Quando o assunto é nutrição em aquarismo marinho, é comum toda a atenção recair sobre o que está dentro da ração — proteínas, HUFAs, pigmentos, vitaminas. Mas existe uma variável igualmente decisiva que passa despercebida na maioria dos aquários: o tamanho do grânulo.

Não adianta ter a melhor formulação do mercado se o peixe simplesmente não consegue comer aquele grânulo — ou engole algo grande demais para o seu aparelho digestivo. A granulometria certa é o que garante que a nutrição de qualidade realmente chegue ao animal.

Por que o tamanho do grânulo afeta tanto a alimentação

Cada espécie — e cada fase de vida dentro da mesma espécie — tem uma abertura de boca (gape) diferente. Um errinho comum é escolher a ração pelo tamanho do peixe adulto, ignorando que:

  • Peixes jovens e alevinos têm boca proporcionalmente muito menor, mesmo em espécies que crescerão grandes.
  • Espécies planctívoras, adaptadas a capturar partículas minúsculas na coluna d'água, simplesmente ignoram grânulos grandes. É o caso de mandarins (Synchiropus), blennies filtradores como o Meiacanthus, gobies pequenos como o Yellow Watchman e o Yellow Clown Goby (Okinawae), além de cardumes de Chromis e Anthias — todos com boca pequena e hábito de "beliscar" itens diminutos ao longo do dia.
  • Predadores de boca ampla, por outro lado, podem não reconhecer partículas muito pequenas como alimento, ou gastam energia demais tentando capturá-las. Exemplos comuns em aquários são peixes-anjo (Centropyge e espécies maiores do gênero Pomacanthus), peixes-borboleta, tangs de maior porte (Zebrasoma, Acanthurus), lionfish e outros predadores de emboscada, que preferem partículas maiores e mais concentradas por captura.
  • Há ainda espécies intermediárias, como clownfish (Ocellaris, Percula) e a maioria dos gobies e dartfish de recife, que aceitam uma faixa mais ampla de tamanhos, mas ainda assim têm preferências claras entre a fase juvenil e a adulta.

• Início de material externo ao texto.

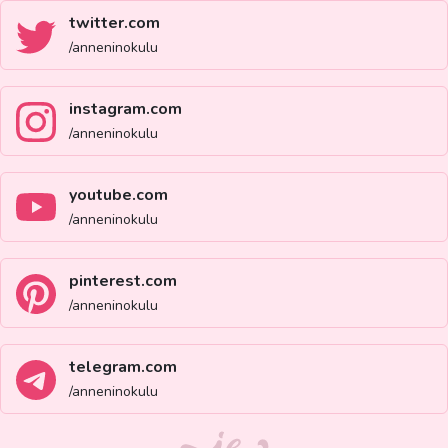
twitter.com
/anneninokulu
instagram.com
/anneninokulu
youtube.com
/anneninokulu
pinterest.com
/anneninokulu
telegram.com
/anneninokulu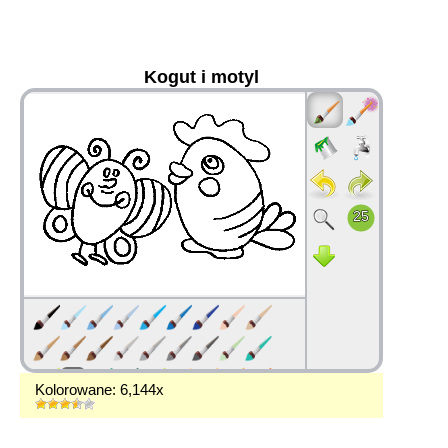
Kogut i motyl
36
Kolorowane: 6,144x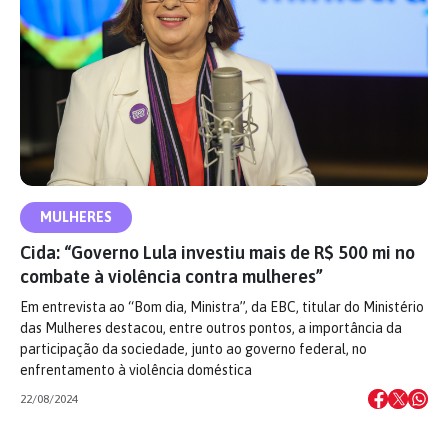
MULHERES
Cida: “Governo Lula investiu mais de R$ 500 mi no
combate à violência contra mulheres”
Em entrevista ao “Bom dia, Ministra”, da EBC, titular do Ministério
das Mulheres destacou, entre outros pontos, a importância da
participação da sociedade, junto ao governo federal, no
enfrentamento à violência doméstica
22/08/2024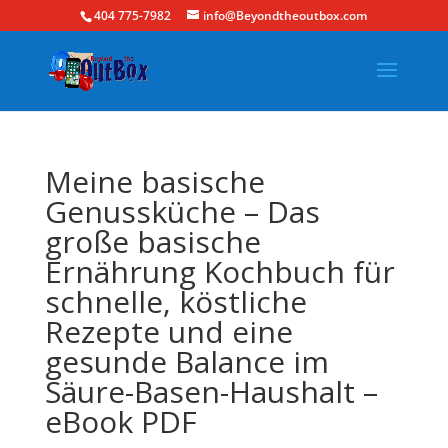
404 775-7982
info@Beyondtheoutbox.com
Meine basische
Genussküche – Das
große basische
Ernährung Kochbuch für
schnelle, köstliche
Rezepte und eine
gesunde Balance im
Säure-Basen-Haushalt –
eBook PDF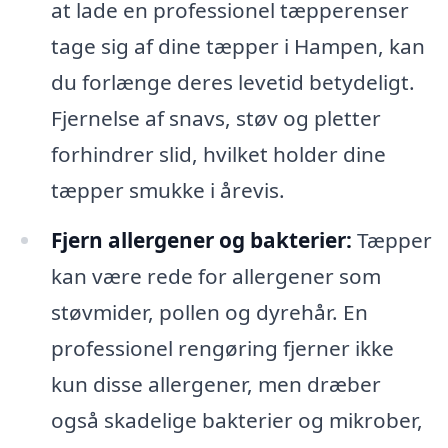
at lade en professionel tæpperenser
tage sig af dine tæpper i Hampen, kan
du forlænge deres levetid betydeligt.
Fjernelse af snavs, støv og pletter
forhindrer slid, hvilket holder dine
tæpper smukke i årevis.
Fjern allergener og bakterier:
Tæpper
kan være rede for allergener som
støvmider, pollen og dyrehår. En
professionel rengøring fjerner ikke
kun disse allergener, men dræber
også skadelige bakterier og mikrober,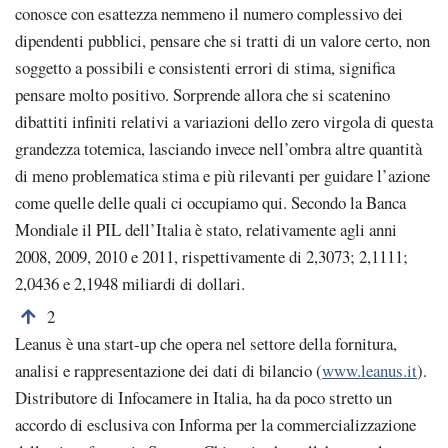
conosce con esattezza nemmeno il numero complessivo dei
dipendenti pubblici, pensare che si tratti di un valore certo, non
soggetto a possibili e consistenti errori di stima, significa
pensare molto positivo. Sorprende allora che si scatenino
dibattiti infiniti relativi a variazioni dello zero virgola di questa
grandezza totemica, lasciando invece nell’ombra altre quantità
di meno problematica stima e più rilevanti per guidare l’azione
come quelle delle quali ci occupiamo qui. Secondo la Banca
Mondiale il PIL dell’Italia è stato, relativamente agli anni
2008, 2009, 2010 e 2011, rispettivamente di 2,3073; 2,1111;
2,0436 e 2,1948 miliardi di dollari.
Torna alla nota numero 2
2
Leanus è una start-up che opera nel settore della fornitura,
analisi e rappresentazione dei dati di bilancio (
www.leanus.it
).
Distributore di Infocamere in Italia, ha da poco stretto un
accordo di esclusiva con Informa per la commercializzazione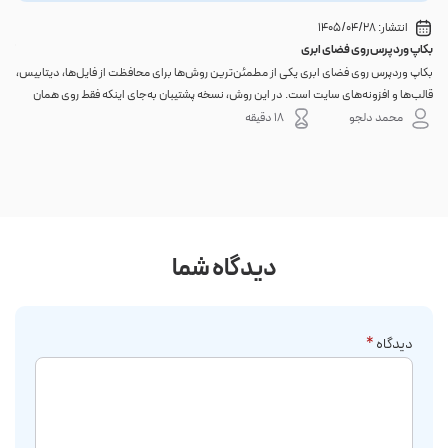
انتشار:
1405/04/28
بکاپ وردپرس روی فضای ابری
گوا
بکاپ وردپرس روی فضای ابری یکی از مطمئن‌ترین روش‌ها برای محافظت از فایل‌ها، دیتابیس،
اگر 
قالب‌ها و افزونه‌های سایت است. در این روش، نسخه پشتیبان به‌جای اینکه فقط روی همان
احتم
هاست اصلی باقی بماند، به یک فضای جداگانه منتقل می‌شود؛ بنابراین خرابی سرور، هک
نه. 
محمد دلجو
18 دقیقه
شدن س...
دیدگاه شما
دیدگاه
*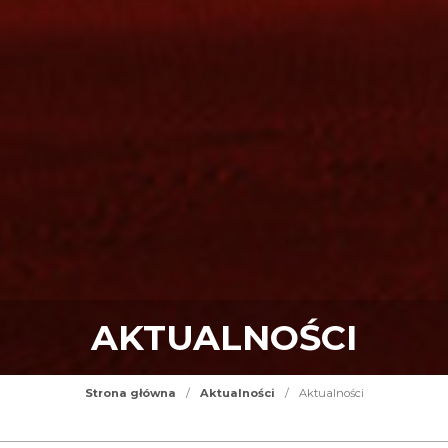
AKTUALNOŚCI
Strona główna
/
Aktualności
/
Aktualności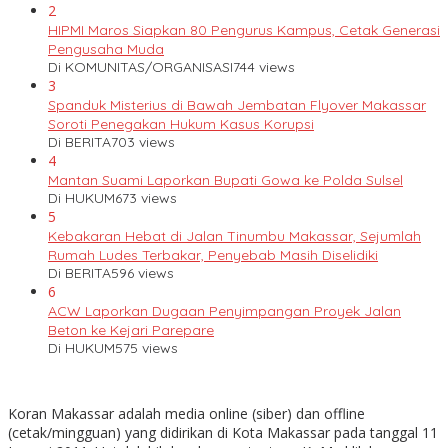
2
HIPMI Maros Siapkan 80 Pengurus Kampus, Cetak Generasi
Pengusaha Muda
Di KOMUNITAS/ORGANISASI
744 views
3
Spanduk Misterius di Bawah Jembatan Flyover Makassar
Soroti Penegakan Hukum Kasus Korupsi
Di BERITA
703 views
4
Mantan Suami Laporkan Bupati Gowa ke Polda Sulsel
Di HUKUM
673 views
5
Kebakaran Hebat di Jalan Tinumbu Makassar, Sejumlah
Rumah Ludes Terbakar, Penyebab Masih Diselidiki
Di BERITA
596 views
6
ACW Laporkan Dugaan Penyimpangan Proyek Jalan
Beton ke Kejari Parepare
Di HUKUM
575 views
Koran Makassar adalah media online (siber) dan offline
(cetak/mingguan) yang didirikan di Kota Makassar pada tanggal 11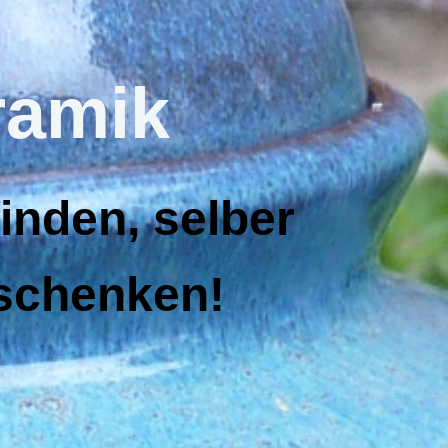
ramik
inden, selber
rschenken!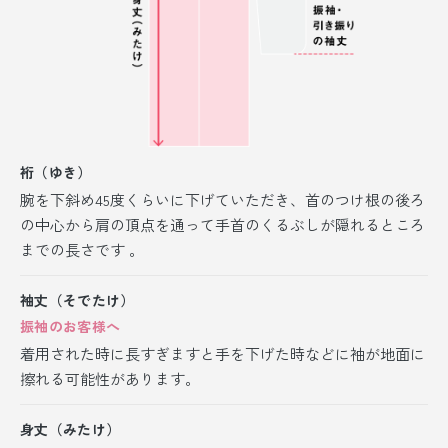
裄（ゆき）
腕を下斜め45度くらいに下げていただき、首のつけ根の後ろ
の中心から肩の頂点を通って手首のくるぶしが隠れるところ
までの長さです 。
袖丈（そでたけ）
振袖のお客様へ
着用された時に長すぎますと手を下げた時などに袖が地面に
擦れる可能性があります。
身丈（みたけ）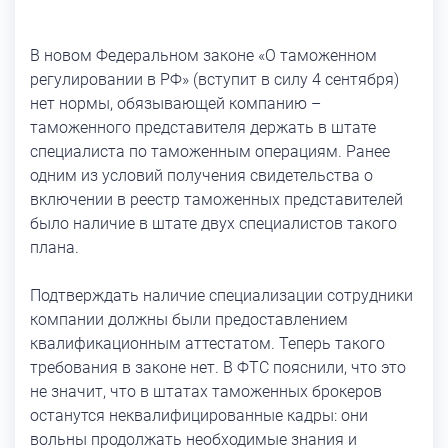
В новом Федеральном законе «О таможенном
регулировании в РФ» (вступит в силу 4 сентября)
нет нормы, обязывающей компанию –
таможенного представителя держать в штате
специалиста по таможенным операциям. Ранее
одним из условий получения свидетельства о
включении в реестр таможенных представителей
было наличие в штате двух специалистов такого
плана.
Подтверждать наличие специализации сотрудники
компании должны были предоставлением
квалификационным аттестатом. Теперь такого
требования в законе нет. В ФТС пояснили, что это
не значит, что в штатах таможенных брокеров
останутся неквалифицированные кадры: они
вольны продолжать необходимые знания и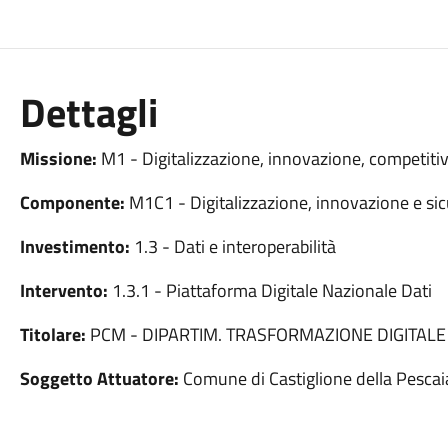
Dettagli
Missione:
M1 - Digitalizzazione, innovazione, competitiv
Componente:
M1C1 - Digitalizzazione, innovazione e sic
Investimento:
1.3 - Dati e interoperabilità
Intervento:
1.3.1 - Piattaforma Digitale Nazionale Dati
Titolare:
PCM - DIPARTIM. TRASFORMAZIONE DIGITALE
Soggetto Attuatore:
Comune di Castiglione della Pescai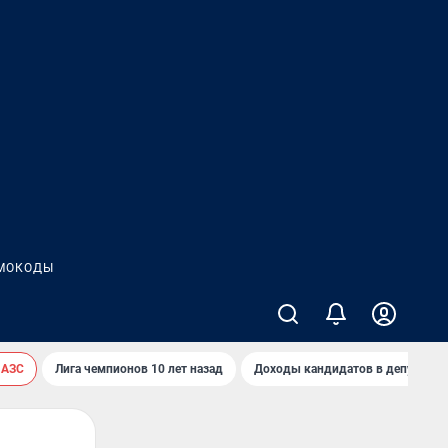
МОКОДЫ
 АЗС
Лига чемпионов 10 лет назад
Доходы кандидатов в депутаты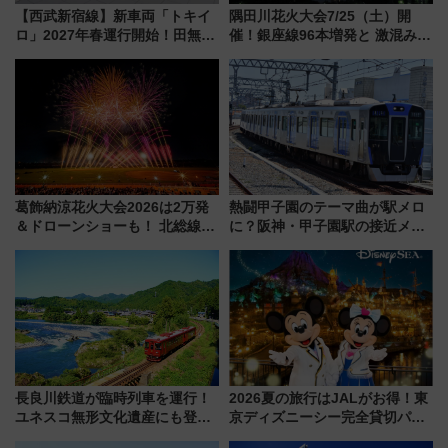
【西武新宿線】新車両「トキイ
隅田川花火大会7/25（土）開
ロ」2027年春運行開始！田無・
催！銀座線96本増発と 激混みの
新所沢にも停車 2028年春には
「浅草駅」を回避する最寄り駅･
「第2弾」も
アクセス攻略法、2万発の花火が
都心の夜に！
葛飾納涼花火大会2026は2万発
熱闘甲子園のテーマ曲が駅メロ
＆ドローンショーも！ 北総線を
に？阪神・甲子園駅の接近メロ
使った穴場アクセスや臨時列
ディがVaundy「かげろう」×向
車、観覧スポット情報と周辺観
谷実アレンジの特別仕様へ、8月
光まとめ（7/28開催）
5日始発から
長良川鉄道が臨時列車を運行！
2026夏の旅行はJALがお得！東
ユネスコ無形文化遺産にも登録
京ディズニーシー完全貸切パー
された「郡上おどり」楽しむ人
ティー招待券が当たるキャンペ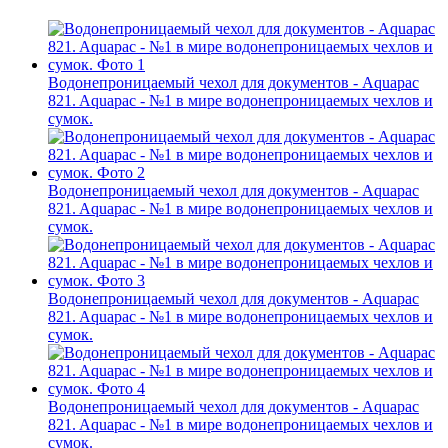
Водонепроницаемый чехол для документов - Aquapac
821. Aquapac - №1 в мире водонепроницаемых чехлов и
сумок.
Водонепроницаемый чехол для документов - Aquapac
821. Aquapac - №1 в мире водонепроницаемых чехлов и
сумок.
Водонепроницаемый чехол для документов - Aquapac
821. Aquapac - №1 в мире водонепроницаемых чехлов и
сумок.
Водонепроницаемый чехол для документов - Aquapac
821. Aquapac - №1 в мире водонепроницаемых чехлов и
сумок.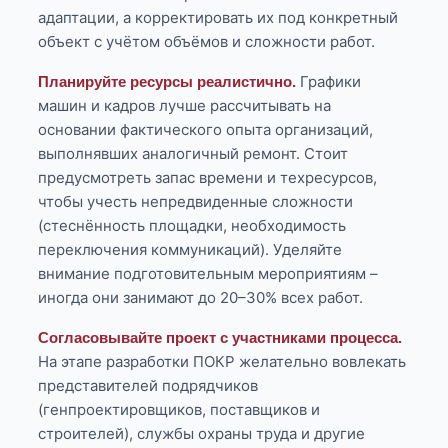
адаптации, а корректировать их под конкретный
объект с учётом объёмов и сложности работ.
Графики
Планируйте ресурсы реалистично.
машин и кадров лучше рассчитывать на
основании фактического опыта организаций,
выполнявших аналогичный ремонт. Стоит
предусмотреть запас времени и техресурсов,
чтобы учесть непредвиденные сложности
(стеснённость площадки, необходимость
переключения коммуникаций). Уделяйте
внимание подготовительным мероприятиям –
иногда они занимают до 20–30% всех работ.
Согласовывайте проект с участниками процесса.
На этапе разработки ПОКР желательно вовлекать
представителей подрядчиков
(генпроектировщиков, поставщиков и
строителей), службы охраны труда и другие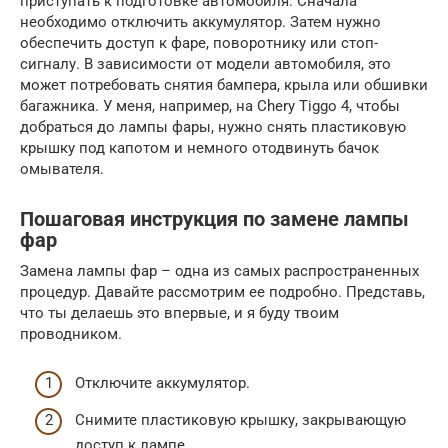
приступать к подготовке автомобиля. Сначала
необходимо отключить аккумулятор. Затем нужно
обеспечить доступ к фаре, поворотнику или стоп-
сигналу. В зависимости от модели автомобиля, это
может потребовать снятия бампера, крыла или обшивки
багажника. У меня, например, на Chery Tiggo 4, чтобы
добраться до лампы фары, нужно снять пластиковую
крышку под капотом и немного отодвинуть бачок
омывателя.
Пошаговая инструкция по замене лампы
фар
Замена лампы фар – одна из самых распространенных
процедур. Давайте рассмотрим ее подробно. Представь,
что ты делаешь это впервые, и я буду твоим
проводником.
Отключите аккумулятор.
Снимите пластиковую крышку, закрывающую
доступ к лампе.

O resultado de uma escolha errada não é só "sobra de ração no fundo do aquário": é sub-alimentação, estresse nutricional, prejuízo à coloração e à imunidade — mesmo com uma ração tecnicamente excelente.

O problema do grânulo grande demais

Quando o grânulo é maior do que o ideal, o peixe pode:

  • Simplesmente não conseguir capturá-lo ou engoli-lo;
  • Gastar energia tentando quebrá-lo, sem sucesso;
  • Ingerir o alimento e ter dificuldade de digestão, o que também sobrecarrega os órgãos internos.

Isso é especialmente crítico em fases juvenis e em espécies pequenas, onde cada refeição perdida tem peso proporcionalmente maior no desenvolvimento.

O problema do grânulo pequeno demais

Do outro lado, oferecer partículas pequenas demais para peixes maiores também tem custo:

  • A ingestão calórica por captura é baixa, exigindo muito mais eventos de alimentação para suprir a demanda energética;
  • Parte do alimento se dispersa na coluna d'água ou é levado pela filtragem antes de ser consumido, gerando desperdício e piora de qualidade de água;
  • Em sistemas com múltiplas espécies, grânulos pequenos tendem a ser consumidos primeiro pelos peixes mais rápidos e oportunistas, deixando os demais mal alimentados.

Como escolher o tamanho certo na prática

Algumas referências úteis para orientar a escolha:

  1. Observe o comportamento alimentar, não só o tamanho do peixe. Um peixe grande, mas de boca pequena, ainda precisa de partículas menores.
  2. Varie a granulometria conforme a fase de vida. Alevinos e juvenis geralmente precisam de uma transição gradual entre tamanhos de grânulo à medida que crescem — pular etapas pode significar dias sem alimentação adequada.
  3. Em aquários comunitários, misturar mais de um tamanho de grânulo por refeição ajuda a garantir que todas as espécies presentes consigam se alimentar.
  4. Fique atento a sinais de rejeição: se um peixe cospe a ração repetidamente ou parece "mastigar" sem engolir, é sinal de que o tamanho está desalinhado com o que ele consegue processar.

Granulometria como parte de uma estratégia nutricional completa

A escolha certa do tamanho de grânulo não substitui a qualidade nutricional da ração — os dois andam juntos. De nada adianta ter a formulação ideal se ela não chega ao animal da forma que ele consegue consumir, e de nada adianta o tamanho certo se a composição não entrega o que o peixe precisa.

É por isso que, ao montar uma rotina alimentar, vale pensar na granulometria com a mesma seriedade que se pensa nos nutrientes: como parte do sistema, e não como detalhe secundário.